I didn't know what to say, really. I can't really explain it either, the desire to make contact. I wanted to press the flesh of she who is the person behind, inside the image that she has worked so often. Because tonight in a small lecture/presentation she was in person, not the image, but the image-maker and she was accessible, even if I had nothing to say except that it was an honor to meet her.



An honor to meet you, Katharina Sieverding.



Transformer, a multi-slide projection of blended images of Sieverding and Klaus Metting created in 1973, is part of a show of early media art from the SFMoMA collections. On all four walls of a rectagular room multiple large portraits appear, disappear, with slight variations, blend, him, her, the third other: mutations and metamorphosis. It was the reason for the lecture/presentation which included a half-hour reel, a mini film retrospective of her work beginning with her documentation of Beuys happenings through her self-portraits to China films and beyond.



The theme of deconstruction and reconstruction of identity she has explored again and again over the years, her own visage reworked, painted gold, colorized, blown out, oxidized, repeated, repeated, repeated. And then there she was in person and she wore ... her face.



After 40 years, death would come into it too, you'd suppose. And it does. This last image is from an installation at Köln Art Fair, 2002.



In an interview with Harald Fricke, she talks about the on-going tradition of gender-work:

This possibility of changing gender identity is very popular, even among people of various generations somehow interested in the idea of reincarnation for whatever reason; it creates a general sense of relaxation – away from competing identities and towards individual responsibility. That’s a future model… Seen in social and technological terms, Transformer from 1973/74 is an expression of self-perception that does not exclude the other, and is a model for integration.


This work, she says, is a "deconstruction of the male in art’s dominion," which in German is a deconstructive play on words: "Kunst-Herr-Schaft" = "Kunst (art) "Herr" (lord or sir) in "Herrschaft" (dominion).

Of course there is more going on for her besides an exploration of gender and identity (if that weren't enough).
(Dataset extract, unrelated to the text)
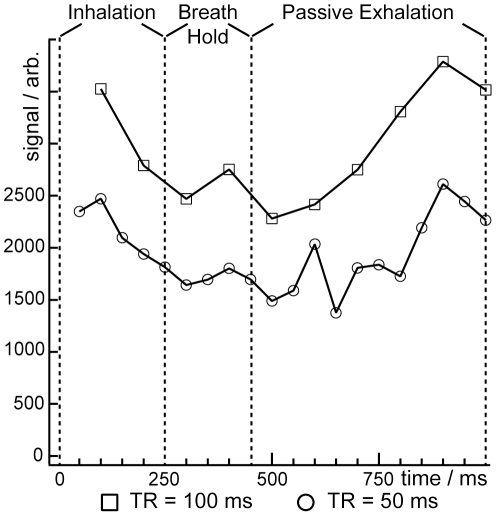
Signal dynamics during the breath cycle.Data are the gaseous HP 129Xe signal intensity observed from two different animals using 50-ms (circles) and 100-ms (squares) repetition times between 90° RF pulses. Lines are intended only as guides.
Her large-scale photos grew larger, and in the nineties, went public. Her work, Deutschland wird deutscher (Germany is getting more German), depicting herself in a circus knife-throwing act, was presented on 500 billboards in and around Berlin. "The 'larger than life' idea resulted out of an interest in using my own artistic production," she says, "to investigate the entire complex of mass media and popular culture, film and optical technology and then to 'develop' them in these 'spaces.'" She's working similar cultural zones as Warhol and like him, her work is recognizable, distinctive.
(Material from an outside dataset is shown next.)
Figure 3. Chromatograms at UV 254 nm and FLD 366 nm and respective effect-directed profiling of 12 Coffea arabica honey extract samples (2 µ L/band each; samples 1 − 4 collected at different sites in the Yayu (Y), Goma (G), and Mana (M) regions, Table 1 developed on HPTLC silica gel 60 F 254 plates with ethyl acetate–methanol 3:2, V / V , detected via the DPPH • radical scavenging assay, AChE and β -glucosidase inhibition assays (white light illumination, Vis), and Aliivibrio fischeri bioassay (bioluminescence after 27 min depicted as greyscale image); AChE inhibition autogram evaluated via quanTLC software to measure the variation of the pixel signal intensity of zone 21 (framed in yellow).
What I wished I'd been able to see was more of her films. This description from the press release from her show Close Up at PS1 in 2006 has to suffice.

While a visiting professor at the China Academy of Fine Arts in Hangzhou/Shanghai, Katharina Sieverding produced the film, Shanghai, 2002/2003. Never before seen in the US, the film, comprised of two five-minute loops, document (extra)ordinary street life in and around Shanghai. The first loop, Hongmeilu, which was shot in slow motion in a postmodern Shanghai suburb, depicts two private security guards as they follow a man, throw him into a hedge, and remove and discard his shoes. Unmoving, the fallen man lies there while a white-gloved guard confiscates his papers. The second loop, Nanjing, Road, takes place at night in one of the most infamous shopping malls in all of Shanghai; it portrays a crowd of Chinese workers as they systematically dispose of a fashion boutique's entire inventory. The merchandise is piled high into the center of the store. The very next day the store is transformed into a clinic for cosmetic surgery.